All weekend long I perseverated about a mistake I made at work. So great is my shame about this mistake that I am hesitant to even disclose what it was. I have a million justifications for why I made the mistake, but not one of them makes me feel better. (Though, I do, now and again, enjoy telling myself I am a "good person" with a "good heart" even though I make mistakes at work.)

Oh, I have worked hard to take the sting out of this mistake. It's been cardio justification.

I tell myself it was a clerical error; that there are MUCH worse mistakes for a lawyer to make; I am new to this job; my former job had a whole department to catch these kind of mistakes; I am a good person; even if I get fired for this mistake, I have been honest about my time and never sent any personal packages on the firm dime; I am still a good mom; I look both ways before I cross the street; I didn't know any better.

None of this is helping. I still stew about it. I had a glorious fall weekend with Sadie spending time with friends and taking walks. Every now and again I would have a spasm of anxiety when I would think about my mistake. Then I would wonder what the colleagues who will inevitably discover my mistake will think. Before I knew it, more than 3 minutes of reverie about this mistake had passed, which was 3 minutes less of my time with Sadie.

So.

So how can I possibly teach my kids that making mistakes is part of life and not the end of the right to live as a free citizen? I can't imagine how I could truly impart a lesson that I have yet to internalize. Can I show them what it's like to be a lifelong reader? Sure, I am almost always reading a book. Can I show them how wonderful exercise is if done in moderation? For the most part I can model this. But kids are smart and I know that no matter what I say about mistakes, and lessons, and building character, they are still going to see me stewing about mistakes and they will probably get the idea that they should too unless I change.

Here's the mistake I made: We filed a brief (a court paper, for those lucky enough NOT to know what a brief is) in state court here in Chicago. Easy enough. The partners on the case work in NY and were looking to me as their "expert" on local procedure. (The wisdom of that choice is a subject for THEIR blogs, not mine.) As the expert, I was asked if there was a page limit on the brief we filed. I remember looking in the state court rules and even logging on to Westlaw to verify that the state court rules do not have a page limit for the brief we were filing. "Fire away."

Well, thanks to footnote 1 to the brief filed by the other side, I learned that I was wrong. Apparently, the Judge has her very own set of rules that says parties may NOT file briefs in excess of 15 pages without permission.

Gulp.

Really?

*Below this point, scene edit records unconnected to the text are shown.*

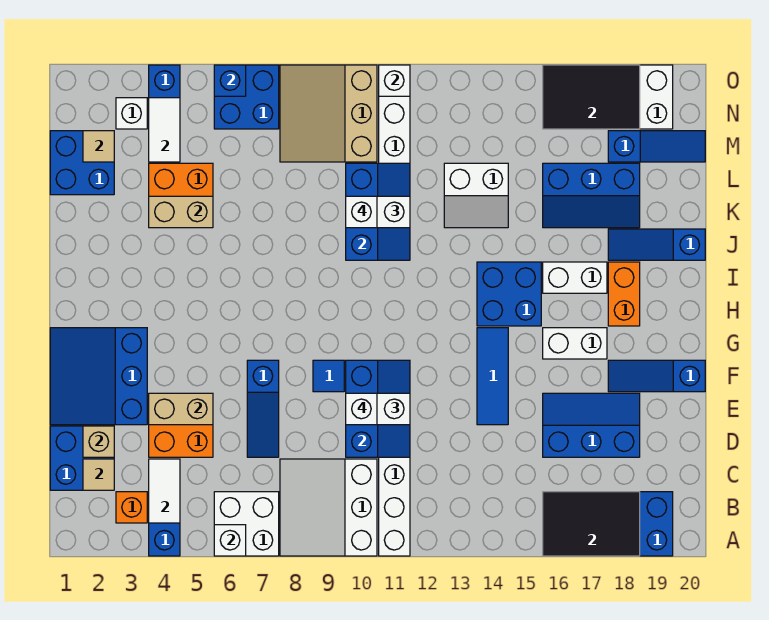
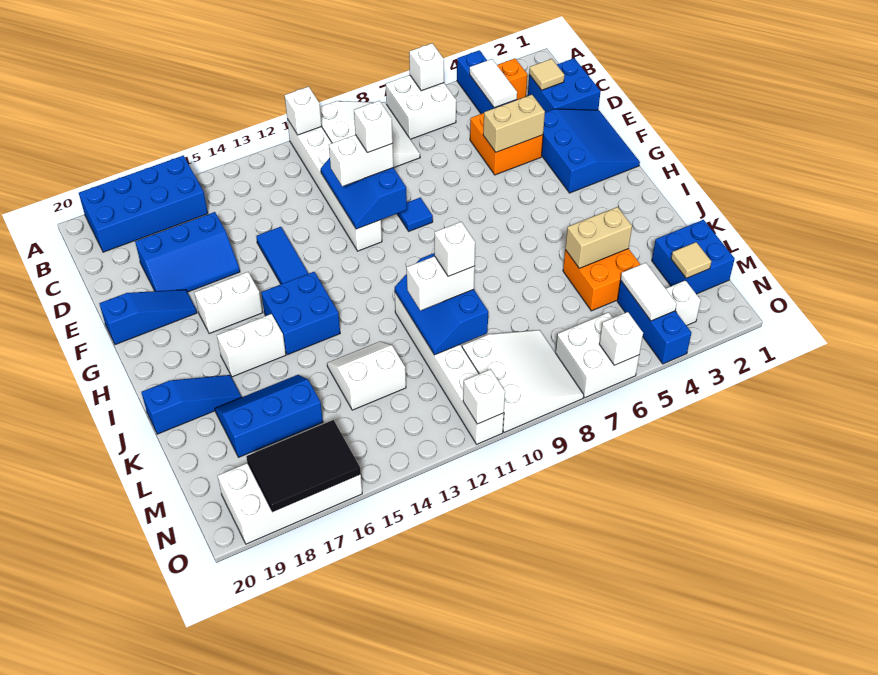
none -> white brick A11 level 2
black tile A16:B18 level 2 -> none
tan brick D2 level 2 -> none
blue slope D7:F7 level 1 top F -> none
orange brick H18:I18 level 1 -> none
tan slope M8:O10 level 1 top 10 -> white slope M8:O10 level 1 top 10
blue slope M18:M20 level 1 top 18 -> none
blue brick N6:O7 level 1 -> white brick N6:O7 level 1
blue brick O6 level 2 -> white brick O6 level 2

The other side had to put that into a footnote?

In addition to hating the fact that I make mistakes, some of them public and some of them the subject of a footnote in a brief, I also hate this part of the law: the picayune, rigid formal rules. Is it the end of the world that our brief was an extra 4 pages? No. Is the rule there for a reason? Presumably. Does it make me stupid that I didn't know to the look at the Judge's local rules, considering I never practiced in state court before July 2010? Certainly not. (As a sidenote, I will say that I hate that there are so many platforms in legal proceedings for parties to shame one another, not to mention how Judges often abuse their positions of authority to shame litigants.)

Anyway, the whole point of this is to examine yet another way in which being a parent of children I really love has magnified little character "quirks" (or "defects") that are miserable enough for me to deal with, but seem like poison when I think of passing them on to my kids.

Here's how I would want my kids to think of and feel about a mistake they made:

  • available to learn the lessons from the mistake;
  • feel grateful for the chance to learn from a mistake;
  • understand they just because they make mistakes, it doesn't mean they ARE mistakes;
  • happy that they are not as perfectionistic as their mother;
  • able to let it go and enjoy the rest of their big lives;
  • find supportive friends and family (THEIR MOTHER) who can help them get perspective on the scope of the mistake and the process of correction, if applicable.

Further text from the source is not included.